------ SOURCE RECORDS

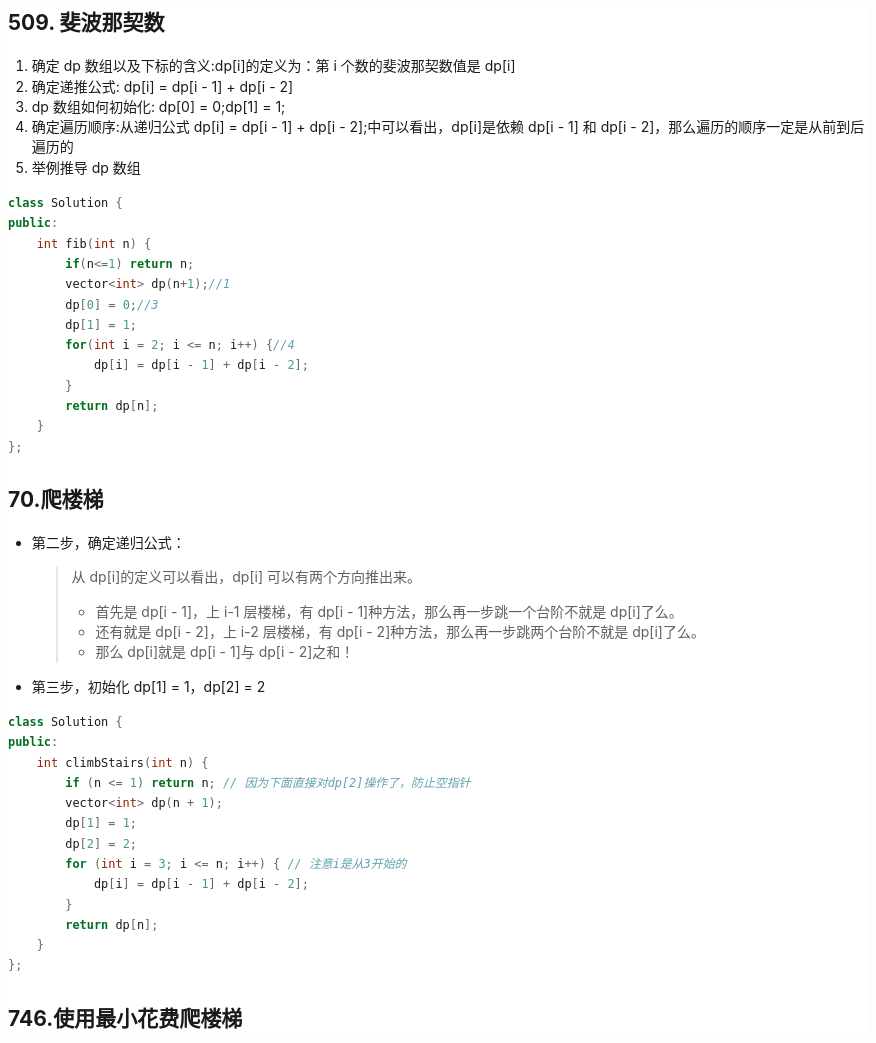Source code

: ## 509. 斐波那契数

1. 确定 dp 数组以及下标的含义:dp[i]的定义为：第 i 个数的斐波那契数值是 dp[i]
2. 确定递推公式: dp[i] = dp[i - 1] + dp[i - 2]
3. dp 数组如何初始化: dp[0] = 0;dp[1] = 1;
4. 确定遍历顺序:从递归公式 dp[i] = dp[i - 1] + dp[i - 2];中可以看出，dp[i]是依赖 dp[i - 1] 和 dp[i - 2]，那么遍历的顺序一定是从前到后遍历的
5. 举例推导 dp 数组

```cpp
class Solution {
public:
    int fib(int n) {
        if(n<=1) return n;
        vector<int> dp(n+1);//1
        dp[0] = 0;//3
        dp[1] = 1;
        for(int i = 2; i <= n; i++) {//4
            dp[i] = dp[i - 1] + dp[i - 2];
        }
        return dp[n];
    }
};
```

## 70.爬楼梯

- 第二步，确定递归公式：
  > 从 dp[i]的定义可以看出，dp[i] 可以有两个方向推出来。
  >
  > - 首先是 dp[i - 1]，上 i-1 层楼梯，有 dp[i - 1]种方法，那么再一步跳一个台阶不就是 dp[i]了么。
  > - 还有就是 dp[i - 2]，上 i-2 层楼梯，有 dp[i - 2]种方法，那么再一步跳两个台阶不就是 dp[i]了么。
  > - 那么 dp[i]就是 dp[i - 1]与 dp[i - 2]之和！
- 第三步，初始化 dp[1] = 1，dp[2] = 2

```cpp
class Solution {
public:
    int climbStairs(int n) {
        if (n <= 1) return n; // 因为下面直接对dp[2]操作了，防止空指针
        vector<int> dp(n + 1);
        dp[1] = 1;
        dp[2] = 2;
        for (int i = 3; i <= n; i++) { // 注意i是从3开始的
            dp[i] = dp[i - 1] + dp[i - 2];
        }
        return dp[n];
    }
};
```

## 746.使用最小花费爬楼梯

------------

WORK REQUIRED:
Search the entries for the word "return". Copy every line where it occurs.

EXERCISE ANSWER:
        if(n<=1) return n;
        return dp[n];
        if (n <= 1) return n; // 因为下面直接对dp[2]操作了，防止空指针
        return dp[n];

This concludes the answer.